> [TASK]
Transcribe the listing word for word. Begin at its first line and end with the line containing "Document page, 1275x1650 pixels.".
+===+
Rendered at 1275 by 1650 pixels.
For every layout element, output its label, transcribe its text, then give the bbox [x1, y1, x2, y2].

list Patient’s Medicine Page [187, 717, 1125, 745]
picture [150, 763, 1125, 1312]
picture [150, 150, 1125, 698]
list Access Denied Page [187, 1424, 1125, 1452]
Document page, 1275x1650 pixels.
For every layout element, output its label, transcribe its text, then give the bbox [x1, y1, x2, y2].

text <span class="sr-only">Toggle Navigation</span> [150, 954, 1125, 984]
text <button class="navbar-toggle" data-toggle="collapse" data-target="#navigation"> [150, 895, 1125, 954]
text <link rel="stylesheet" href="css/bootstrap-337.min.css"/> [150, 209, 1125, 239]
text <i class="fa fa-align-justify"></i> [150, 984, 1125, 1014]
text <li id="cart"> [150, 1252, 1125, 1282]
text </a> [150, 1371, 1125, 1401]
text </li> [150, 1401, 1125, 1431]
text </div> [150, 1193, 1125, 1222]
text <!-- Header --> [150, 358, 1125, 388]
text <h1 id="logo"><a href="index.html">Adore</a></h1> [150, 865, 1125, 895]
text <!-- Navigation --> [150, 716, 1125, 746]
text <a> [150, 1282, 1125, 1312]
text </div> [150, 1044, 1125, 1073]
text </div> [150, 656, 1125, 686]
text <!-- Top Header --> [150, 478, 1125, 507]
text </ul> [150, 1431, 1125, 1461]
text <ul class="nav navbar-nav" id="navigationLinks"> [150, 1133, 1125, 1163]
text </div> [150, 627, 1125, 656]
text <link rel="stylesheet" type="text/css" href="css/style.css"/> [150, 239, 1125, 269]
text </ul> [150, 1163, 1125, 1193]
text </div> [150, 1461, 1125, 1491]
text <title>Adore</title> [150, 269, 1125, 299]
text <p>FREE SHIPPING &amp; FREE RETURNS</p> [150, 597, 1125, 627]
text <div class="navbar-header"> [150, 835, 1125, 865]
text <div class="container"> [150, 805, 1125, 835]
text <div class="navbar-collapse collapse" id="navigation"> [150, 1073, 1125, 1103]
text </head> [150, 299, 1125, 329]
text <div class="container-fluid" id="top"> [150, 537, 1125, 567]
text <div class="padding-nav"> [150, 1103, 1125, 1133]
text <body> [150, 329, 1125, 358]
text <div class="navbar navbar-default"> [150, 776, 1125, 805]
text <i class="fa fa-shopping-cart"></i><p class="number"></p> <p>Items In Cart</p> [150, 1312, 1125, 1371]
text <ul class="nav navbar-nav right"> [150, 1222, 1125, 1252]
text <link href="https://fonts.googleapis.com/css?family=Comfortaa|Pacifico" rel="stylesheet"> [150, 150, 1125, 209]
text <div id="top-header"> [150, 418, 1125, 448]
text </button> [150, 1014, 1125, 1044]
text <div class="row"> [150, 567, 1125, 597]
+===+
> [YOUR RESPONSE]
Rendered at 1275 by 1650 pixels.
For every layout element, output its label, transcribe its text, then give the bbox [x1, y1, x2, y2].

list Patient’s Medicine Page [187, 717, 1125, 745]
picture [150, 763, 1125, 1312]
picture [150, 150, 1125, 698]
list Access Denied Page [187, 1424, 1125, 1452]
Document page, 1275x1650 pixels.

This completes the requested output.